The Canadian Space Agency (CSA) has identified three human space flight risks as high priorities: bone fragility, mission risks associated with altered metabolism, and the effect of nutrient composition of diet on health during space missions. With support from the CSA, Queen’s research teams are exploring how to make space travel safer by better understanding how astronaut diets affects bone loss, and how space flight may impact astronauts’ DNA and the aging process.

Preventing bone loss in space

Research shows that astronauts lose substantial amounts of bone during space missions. It's a mystery that has inspired researchers at Queen's to take a closer look at a mineral that is commonly found in many foods — phosphate. Phosphate is important for bone health, but abnormalities in the way the body processes phosphate have been linked to bone loss on Earth. Since astronauts on the International Space Station consume high levels of phosphate, it led the multidisciplinary research team of Heidi Ploeg (Mechanical and Materials Engineering) and Rachel Holden (Medicine), experts in orthopaedic biomechanics and vascular calcification in chronic kidney disease, to question if there is an association.

Normally, the phosphate a person consumes would go into their blood and any extra would be removed by the kidneys. However, if a person’s kidneys don't work properly, they can develop high phosphate levels in their blood which can stimulate the loss of calcium from their bones. Researchers are now seeing this outcome of weaker bones in people without kidney issues as influenced by diets that are high in the amount of phosphate due to its addition by food manufacturers. Since food in space is enriched with inorganic phosphate for preservation, this could be contributing to bone loss in astronauts as well.

“In the last five years it has become evident that dietary phosphate intake may promote cardiovascular disease and bone loss in people with adequate kidney function. Dietary phosphate intake has risen substantially over the past 10 years as inorganic phosphate is increasingly added to food for preservation by the food manufacturing industry,” Dr. Holden says.

For Dr. Ploeg, the Chair for Women in Engineering at Queen's, the project provides interesting insights into how bone can adapt to its environments.

“Bone is an amazing structure. It's beautifully complex and best of all it adapts in response to its environment. Engineers can learn about optimal and self-heal structures by studying biological structures like bone,” Dr. Ploeg says. “If we can better understand this process, we can better assess fragility fracture risk and reduce these fracture rates through treatments including diet, physical therapy, and pharmaceuticals.”

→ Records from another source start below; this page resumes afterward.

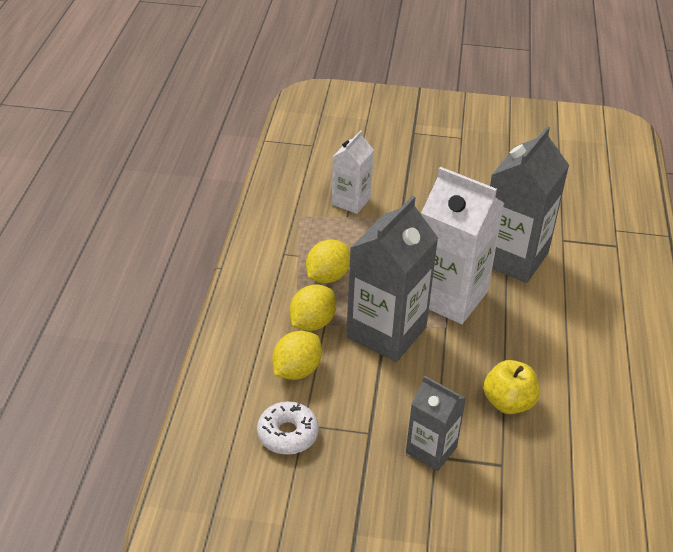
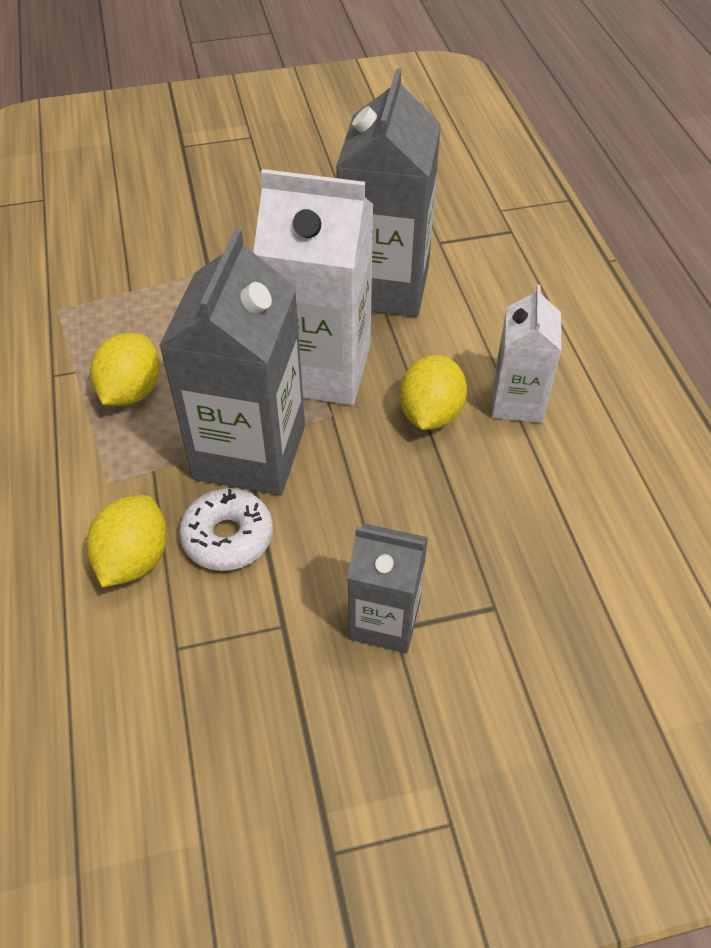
camera: 20 degrees left, 10 degrees up
(287, 434) = (155, 675): white donut -> white donut (228, 537)
(312, 323) = (133, 472): yellow lemon -> yellow lemon (430, 414)
(351, 201) = (127, 267): white carton -> white carton (517, 402)
(508, 402) = (464, 504): yellow apple -> none

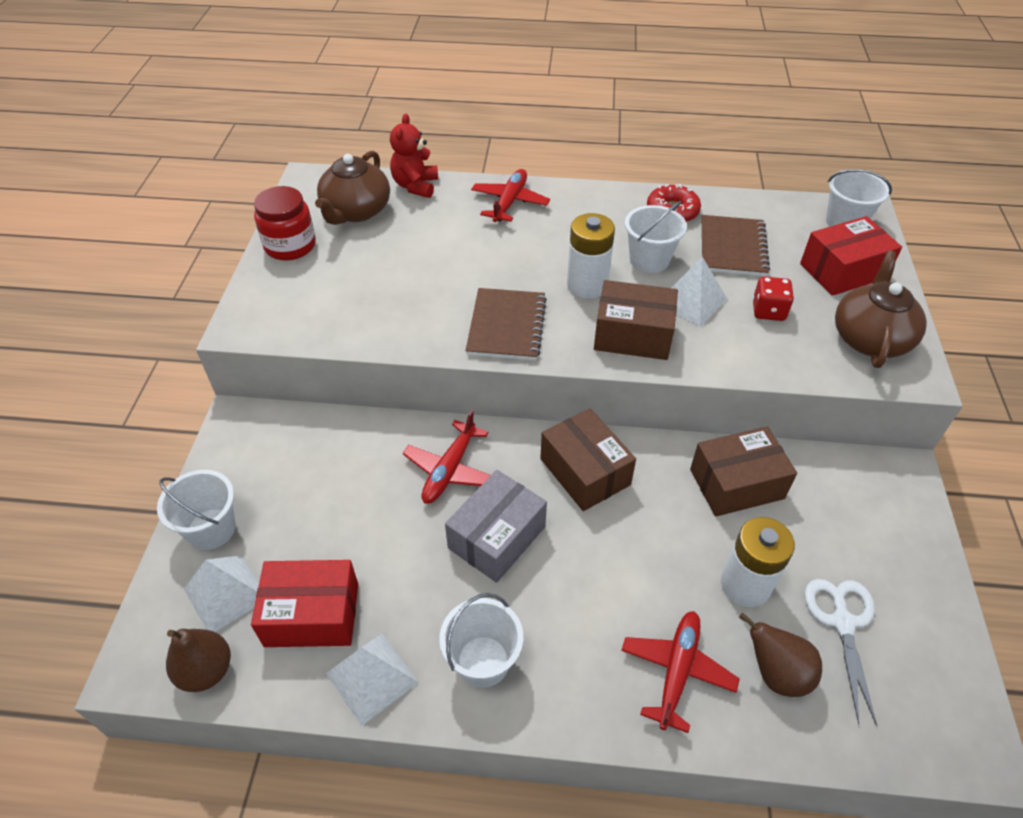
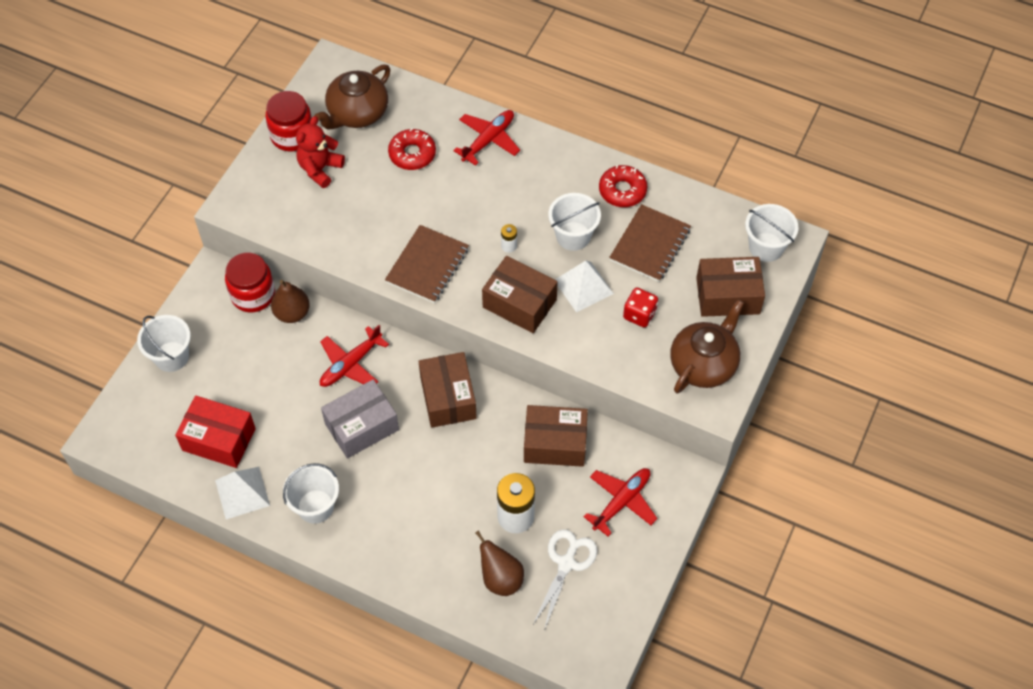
camera: 20 degrees right, 10 degrees up
(206, 670) = (143, 453): brown pear -> brown pear (292, 313)
(225, 593) = (168, 406): white pyramid -> none
(296, 428) = (253, 294): none -> red jar
(415, 186) = (417, 98): red teddy bear -> red teddy bear (320, 169)
(434, 231) = (412, 154): none -> red donut
(587, 285) = (509, 246): white battery -> white battery, size x0.45
(677, 671) = (437, 555): red plane -> red plane (622, 502)
(843, 271) = (728, 295): red box -> brown box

Understanding how dietary phosphate promotes bone loss could reduce the burden of chronic disease in our aging society on Earth through regulations, and could contribute to the overall health of astronauts and the success of long-duration space missions in the future.

How does DNA replicate under microgravity?

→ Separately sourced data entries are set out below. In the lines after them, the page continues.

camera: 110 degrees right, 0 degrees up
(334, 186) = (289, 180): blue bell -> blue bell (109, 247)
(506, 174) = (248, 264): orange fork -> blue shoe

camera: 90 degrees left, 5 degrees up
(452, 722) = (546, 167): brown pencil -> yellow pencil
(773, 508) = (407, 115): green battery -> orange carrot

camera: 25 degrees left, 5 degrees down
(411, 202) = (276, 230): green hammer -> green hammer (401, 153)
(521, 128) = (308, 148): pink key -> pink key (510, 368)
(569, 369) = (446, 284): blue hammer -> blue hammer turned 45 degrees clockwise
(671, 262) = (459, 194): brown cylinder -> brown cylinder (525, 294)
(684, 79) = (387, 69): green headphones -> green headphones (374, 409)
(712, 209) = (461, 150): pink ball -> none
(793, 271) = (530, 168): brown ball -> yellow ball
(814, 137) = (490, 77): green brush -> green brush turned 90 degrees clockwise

Another Queen’s research team looking at human health during space travel is Virginia Walker’s lab in biology. The team's research has shown that DNA replication under microgravity — a small amount of gravity such as what is found in space, causing astronauts to “float” — is less accurate than under Earth gravity. This could pose risks for astronaut health including cancer and age-related problems during extended periods in space — like on missions to a future Moon station or Mars. To do this work, graduate student Aaron Rosenstein flew two missions aboard the CSA and National Research Council’s Falcon 20 jet, better known as the “vomit comet,” which simulates space flight.

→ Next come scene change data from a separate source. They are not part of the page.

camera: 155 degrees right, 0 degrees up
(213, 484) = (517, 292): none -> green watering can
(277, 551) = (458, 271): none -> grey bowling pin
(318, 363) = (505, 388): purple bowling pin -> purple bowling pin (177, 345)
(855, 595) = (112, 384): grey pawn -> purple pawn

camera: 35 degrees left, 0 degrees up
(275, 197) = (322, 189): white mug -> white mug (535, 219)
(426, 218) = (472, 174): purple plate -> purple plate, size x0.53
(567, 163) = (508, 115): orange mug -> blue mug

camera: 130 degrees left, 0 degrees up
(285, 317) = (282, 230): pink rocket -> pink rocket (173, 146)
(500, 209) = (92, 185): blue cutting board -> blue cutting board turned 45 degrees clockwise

Dr. Walker’s interest in space began when she was a child and the first lunar mission, Apollo 11, launched in 1969. This interest was reinforced by the show Star Trek, while Rosenstein was fittingly inspired by Star Trek, Next Generation.

Dr. Walker’s research in the area of the molecular genetic responses to stress led her to research extreme habitats, including those that are models for Mars. Her lectures on astrobiology caught Rosenstein’s imagination, who at the time was an undergraduate life science student. He and others created a student club and invited Dr. Walker to be the faculty advisor. This club’s work led to a CSA research grant that has recently concluded.

Their study found that DNA polymerases — the enzymes essential for DNA replication — make more errors in microgravity. This means there could be a health risk for astronauts on extended missions in space — since decreased DNA replication accuracy could lead to premature aging and cancer. Dr. Walker says this demonstrates the importance of designing spaceships that alleviate such negative effects.

“Our research, showing that more mistakes can be made when replicating DNA in microgravity, will surely bolster efforts by the international community to create artificial gravity by rotating space stations, for example,” Dr. Walker says.

As humans continue to push the boundaries of space travel, there are important health implications that the CSA has identified. The work by Dr. Walker, Dr. Ploeg, and Dr. Holden will contribute to the research to make space flight safer for those who venture off Earth.